WORK ORDER:
Apart from the pictures, every entry should be reproduced exactly.

[[ RECORDS SUPPLIED open ]]

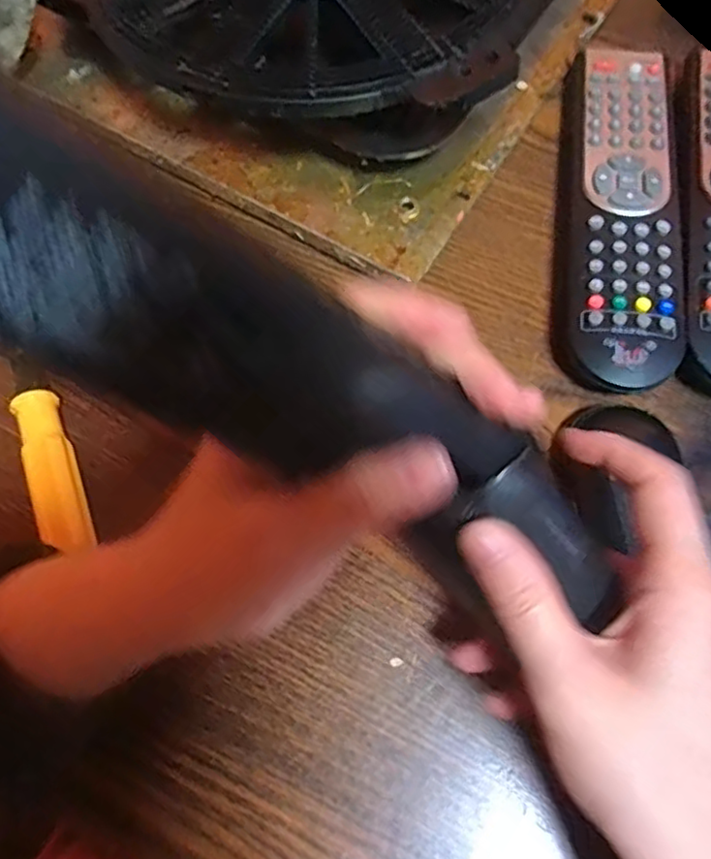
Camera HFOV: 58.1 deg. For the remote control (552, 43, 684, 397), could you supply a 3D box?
[{"bbox_3d":[0.126,-0.107,0.309,0.048,0.023,0.189,8,73,5],"label":"remote control"}]

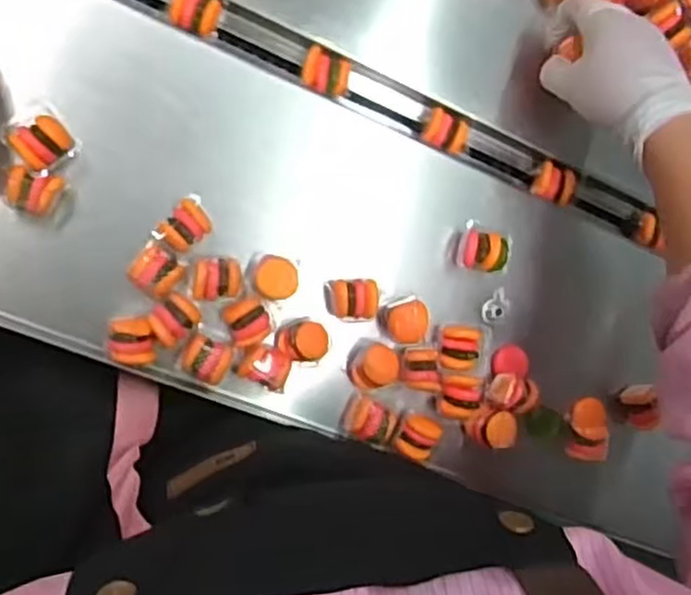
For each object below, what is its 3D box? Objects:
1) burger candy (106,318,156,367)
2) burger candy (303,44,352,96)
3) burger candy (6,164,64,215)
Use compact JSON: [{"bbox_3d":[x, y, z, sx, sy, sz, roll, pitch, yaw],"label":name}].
[{"bbox_3d":[-0.145,0.030,0.507,0.031,0.028,0.032,2,86,-9],"label":"burger candy"},{"bbox_3d":[-0.015,-0.166,0.557,0.034,0.032,0.031,10,85,-8],"label":"burger candy"},{"bbox_3d":[-0.202,-0.069,0.485,0.033,0.021,0.025,14,85,-8],"label":"burger candy"}]

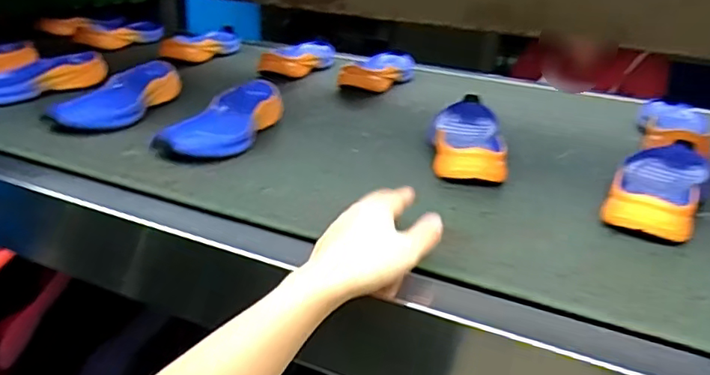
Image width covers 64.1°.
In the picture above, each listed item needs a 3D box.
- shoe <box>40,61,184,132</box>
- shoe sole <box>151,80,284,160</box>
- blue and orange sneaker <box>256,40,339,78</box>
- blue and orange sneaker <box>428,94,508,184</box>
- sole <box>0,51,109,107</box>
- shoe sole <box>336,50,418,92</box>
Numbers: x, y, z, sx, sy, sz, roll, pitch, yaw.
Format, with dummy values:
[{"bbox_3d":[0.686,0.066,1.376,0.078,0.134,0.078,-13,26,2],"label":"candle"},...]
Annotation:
[{"bbox_3d":[-0.314,-0.123,0.760,0.095,0.035,0.210,10,25,7],"label":"shoe"},{"bbox_3d":[-0.160,-0.087,0.716,0.083,0.031,0.238,10,25,9],"label":"shoe sole"},{"bbox_3d":[-0.099,-0.247,1.063,0.097,0.038,0.238,8,24,8],"label":"blue and orange sneaker"},{"bbox_3d":[0.140,-0.066,0.713,0.084,0.036,0.227,8,25,4],"label":"blue and orange sneaker"},{"bbox_3d":[-0.467,-0.155,0.804,0.098,0.025,0.236,21,32,30],"label":"sole"},{"bbox_3d":[0.054,-0.208,1.001,0.085,0.035,0.227,13,25,19],"label":"shoe sole"}]

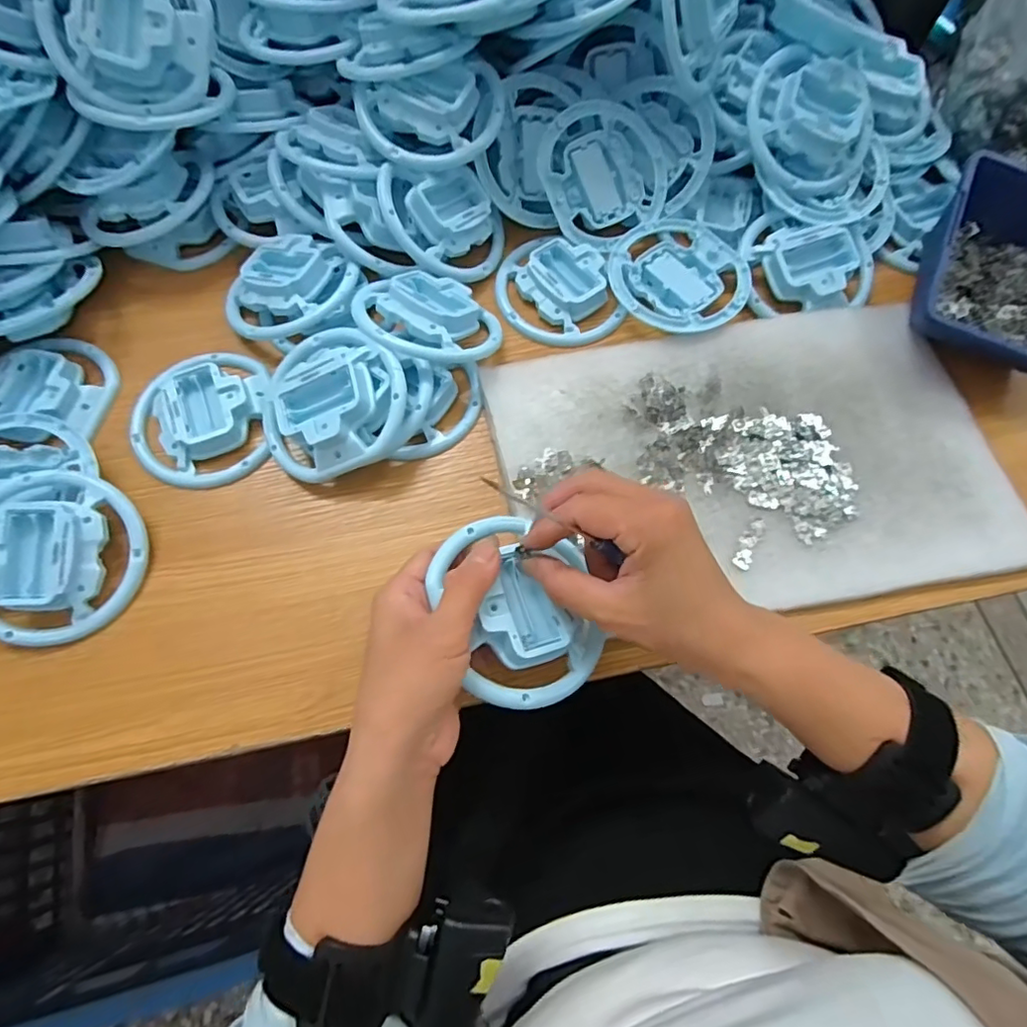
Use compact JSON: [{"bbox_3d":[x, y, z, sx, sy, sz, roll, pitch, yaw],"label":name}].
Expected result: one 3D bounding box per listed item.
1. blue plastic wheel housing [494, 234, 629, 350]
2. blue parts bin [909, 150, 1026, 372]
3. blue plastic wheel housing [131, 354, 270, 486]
[{"bbox_3d":[0.033,-0.174,0.439,0.087,0.021,0.093,-12,70,-6],"label":"blue plastic wheel housing"},{"bbox_3d":[0.358,-0.171,0.410,0.117,0.065,0.141,22,71,6],"label":"blue parts bin"},{"bbox_3d":[-0.217,-0.067,0.392,0.093,0.017,0.098,1,70,-1],"label":"blue plastic wheel housing"}]

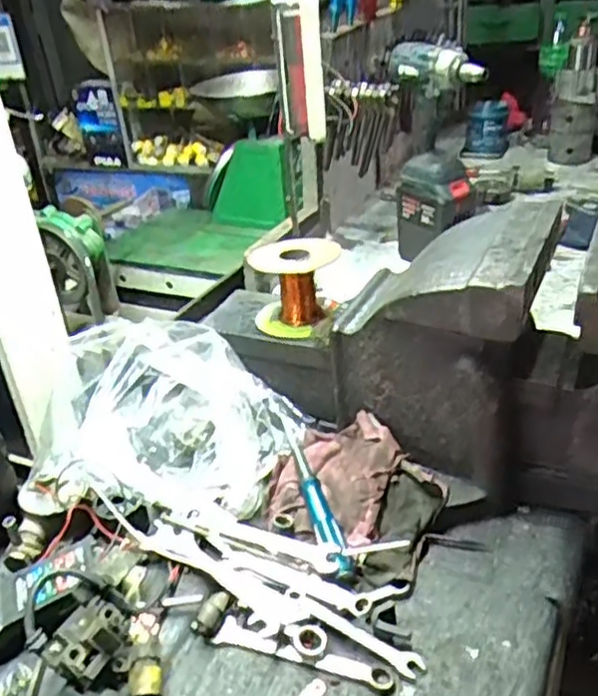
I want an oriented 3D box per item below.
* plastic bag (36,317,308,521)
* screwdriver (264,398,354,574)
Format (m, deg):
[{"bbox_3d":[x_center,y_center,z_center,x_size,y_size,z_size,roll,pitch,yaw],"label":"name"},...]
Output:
[{"bbox_3d":[-0.136,0.085,0.763,0.251,0.136,0.174,13,34,28],"label":"plastic bag"},{"bbox_3d":[0.007,0.129,0.699,0.021,0.020,0.203,-14,45,-14],"label":"screwdriver"}]

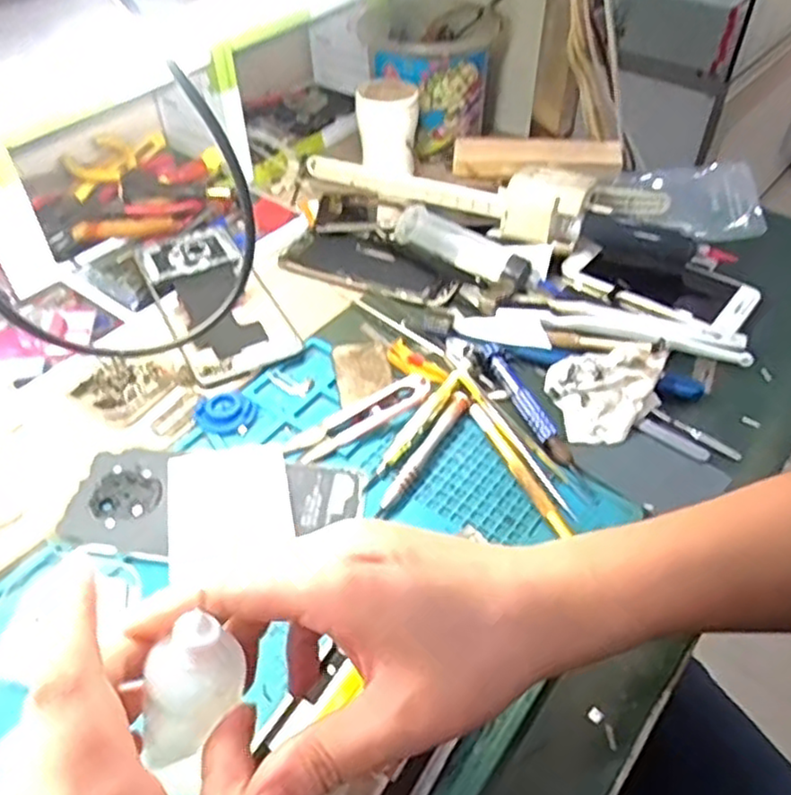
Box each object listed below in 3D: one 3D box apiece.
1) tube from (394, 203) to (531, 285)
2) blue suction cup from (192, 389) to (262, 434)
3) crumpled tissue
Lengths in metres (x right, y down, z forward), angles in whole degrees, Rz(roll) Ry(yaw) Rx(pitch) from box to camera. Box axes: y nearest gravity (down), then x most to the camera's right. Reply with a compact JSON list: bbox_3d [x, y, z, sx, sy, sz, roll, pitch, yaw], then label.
[{"bbox_3d":[0.050,-0.115,0.553,0.111,0.029,0.029,28,52,24],"label":"tube"},{"bbox_3d":[-0.104,0.007,0.446,0.034,0.009,0.035,0,46,0],"label":"blue suction cup"},{"bbox_3d":[0.135,-0.013,0.459,0.068,0.021,0.088,16,48,15],"label":"crumpled tissue"}]

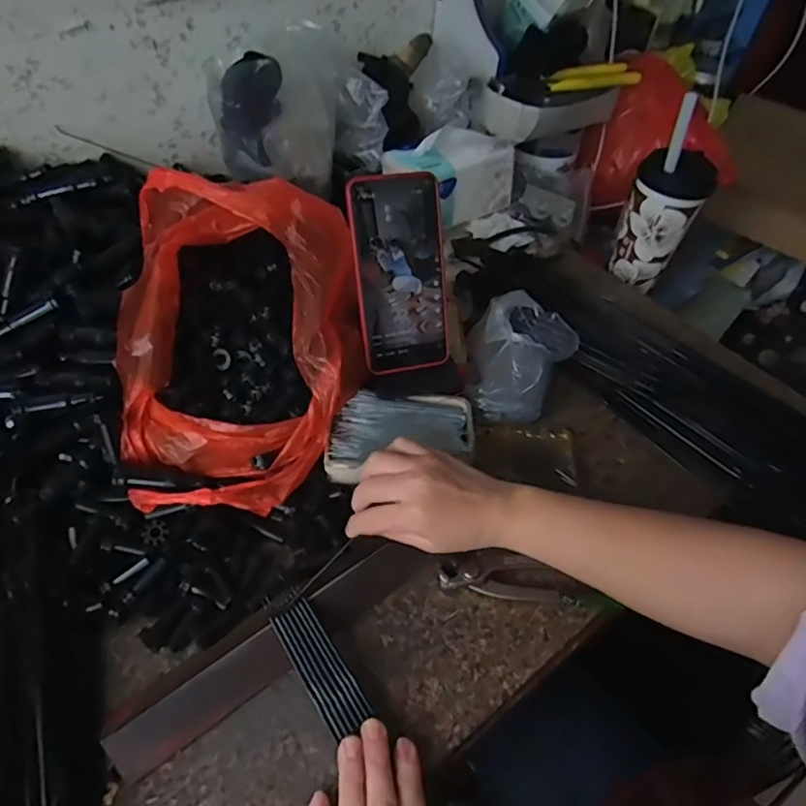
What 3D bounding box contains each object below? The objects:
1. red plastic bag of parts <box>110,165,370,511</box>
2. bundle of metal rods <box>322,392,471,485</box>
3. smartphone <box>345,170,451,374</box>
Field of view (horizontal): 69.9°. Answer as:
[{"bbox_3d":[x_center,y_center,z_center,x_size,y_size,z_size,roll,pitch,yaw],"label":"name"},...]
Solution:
[{"bbox_3d":[-0.130,-0.061,0.475,0.192,0.139,0.259,-1,50,-6],"label":"red plastic bag of parts"},{"bbox_3d":[-0.001,0.026,0.504,0.129,0.018,0.079,-3,51,-8],"label":"bundle of metal rods"},{"bbox_3d":[-0.001,-0.107,0.489,0.077,0.161,0.011,-12,22,-15],"label":"smartphone"}]

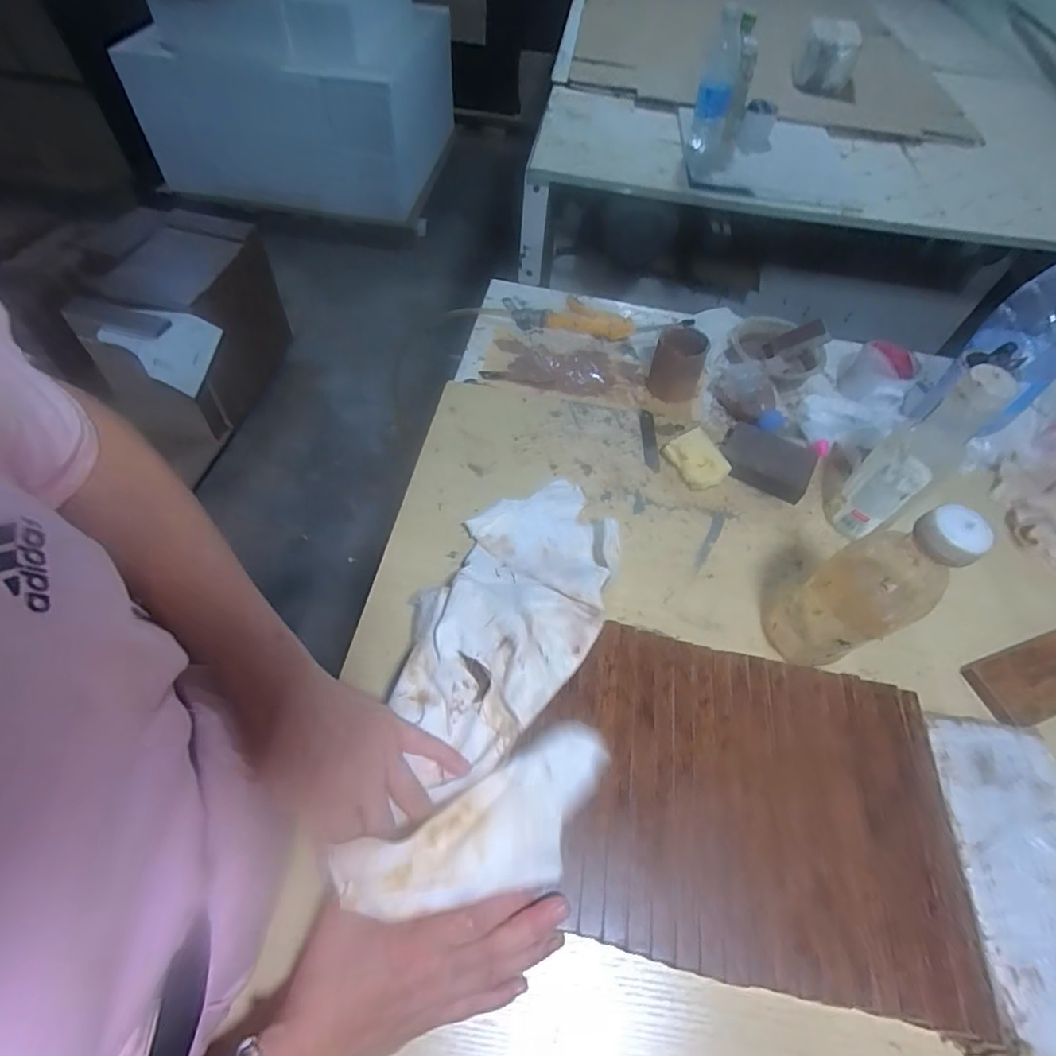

[[ RECORDS SUPPLIED closed ]]

SOLVED EXERCISE:
Camera HFOV: 58.1 deg. For the remote control (552, 43, 684, 397), could you supply a 3D box?
[{"bbox_3d":[0.126,-0.107,0.309,0.048,0.023,0.189,8,73,5],"label":"remote control"}]

For each object below, what is its 3D box? Objects:
1) burger candy (106,318,156,367)
2) burger candy (303,44,352,96)
3) burger candy (6,164,64,215)
Use compact JSON: [{"bbox_3d":[x, y, z, sx, sy, sz, roll, pitch, yaw],"label":name}].
[{"bbox_3d":[-0.145,0.030,0.507,0.031,0.028,0.032,2,86,-9],"label":"burger candy"},{"bbox_3d":[-0.015,-0.166,0.557,0.034,0.032,0.031,10,85,-8],"label":"burger candy"},{"bbox_3d":[-0.202,-0.069,0.485,0.033,0.021,0.025,14,85,-8],"label":"burger candy"}]

Image width covers 64.1°.
In the picture above, each listed item needs a 3D box.
- shoe <box>40,61,184,132</box>
- shoe sole <box>151,80,284,160</box>
- blue and orange sneaker <box>256,40,339,78</box>
- blue and orange sneaker <box>428,94,508,184</box>
- sole <box>0,51,109,107</box>
- shoe sole <box>336,50,418,92</box>
Numbers: x, y, z, sx, sy, sz, roll, pitch, yaw.
Format, with dummy values:
[{"bbox_3d":[0.686,0.066,1.376,0.078,0.134,0.078,-13,26,2],"label":"candle"},...]
Annotation:
[{"bbox_3d":[-0.314,-0.123,0.760,0.095,0.035,0.210,10,25,7],"label":"shoe"},{"bbox_3d":[-0.160,-0.087,0.716,0.083,0.031,0.238,10,25,9],"label":"shoe sole"},{"bbox_3d":[-0.099,-0.247,1.063,0.097,0.038,0.238,8,24,8],"label":"blue and orange sneaker"},{"bbox_3d":[0.140,-0.066,0.713,0.084,0.036,0.227,8,25,4],"label":"blue and orange sneaker"},{"bbox_3d":[-0.467,-0.155,0.804,0.098,0.025,0.236,21,32,30],"label":"sole"},{"bbox_3d":[0.054,-0.208,1.001,0.085,0.035,0.227,13,25,19],"label":"shoe sole"}]

Use compact JSON: [{"bbox_3d":[x, y, z, sx, sy, sz, roll, pitch, yaw],"label":name}].
Expected result: one 3D bounding box per listed item.
1. blue plastic wheel housing [494, 234, 629, 350]
2. blue parts bin [909, 150, 1026, 372]
3. blue plastic wheel housing [131, 354, 270, 486]
[{"bbox_3d":[0.033,-0.174,0.439,0.087,0.021,0.093,-12,70,-6],"label":"blue plastic wheel housing"},{"bbox_3d":[0.358,-0.171,0.410,0.117,0.065,0.141,22,71,6],"label":"blue parts bin"},{"bbox_3d":[-0.217,-0.067,0.392,0.093,0.017,0.098,1,70,-1],"label":"blue plastic wheel housing"}]

I want an oriented 3D box per item below.
* plastic bag (36,317,308,521)
* screwdriver (264,398,354,574)
Format (m, deg):
[{"bbox_3d":[x_center,y_center,z_center,x_size,y_size,z_size,roll,pitch,yaw],"label":"name"},...]
Output:
[{"bbox_3d":[-0.136,0.085,0.763,0.251,0.136,0.174,13,34,28],"label":"plastic bag"},{"bbox_3d":[0.007,0.129,0.699,0.021,0.020,0.203,-14,45,-14],"label":"screwdriver"}]

Box each object listed below in 3D: one 3D box apiece.
1) tube from (394, 203) to (531, 285)
2) blue suction cup from (192, 389) to (262, 434)
3) crumpled tissue
Lengths in metres (x right, y down, z forward), angles in whole degrees, Rz(roll) Ry(yaw) Rx(pitch) from box to camera. Box axes: y nearest gravity (down), then x most to the camera's right. Reply with a compact JSON list: bbox_3d [x, y, z, sx, sy, sz, roll, pitch, yaw], then label.
[{"bbox_3d":[0.050,-0.115,0.553,0.111,0.029,0.029,28,52,24],"label":"tube"},{"bbox_3d":[-0.104,0.007,0.446,0.034,0.009,0.035,0,46,0],"label":"blue suction cup"},{"bbox_3d":[0.135,-0.013,0.459,0.068,0.021,0.088,16,48,15],"label":"crumpled tissue"}]

What 3D bounding box contains each object below? The objects:
1. red plastic bag of parts <box>110,165,370,511</box>
2. bundle of metal rods <box>322,392,471,485</box>
3. smartphone <box>345,170,451,374</box>
Field of view (horizontal): 69.9°. Answer as:
[{"bbox_3d":[x_center,y_center,z_center,x_size,y_size,z_size,roll,pitch,yaw],"label":"name"},...]
Solution:
[{"bbox_3d":[-0.130,-0.061,0.475,0.192,0.139,0.259,-1,50,-6],"label":"red plastic bag of parts"},{"bbox_3d":[-0.001,0.026,0.504,0.129,0.018,0.079,-3,51,-8],"label":"bundle of metal rods"},{"bbox_3d":[-0.001,-0.107,0.489,0.077,0.161,0.011,-12,22,-15],"label":"smartphone"}]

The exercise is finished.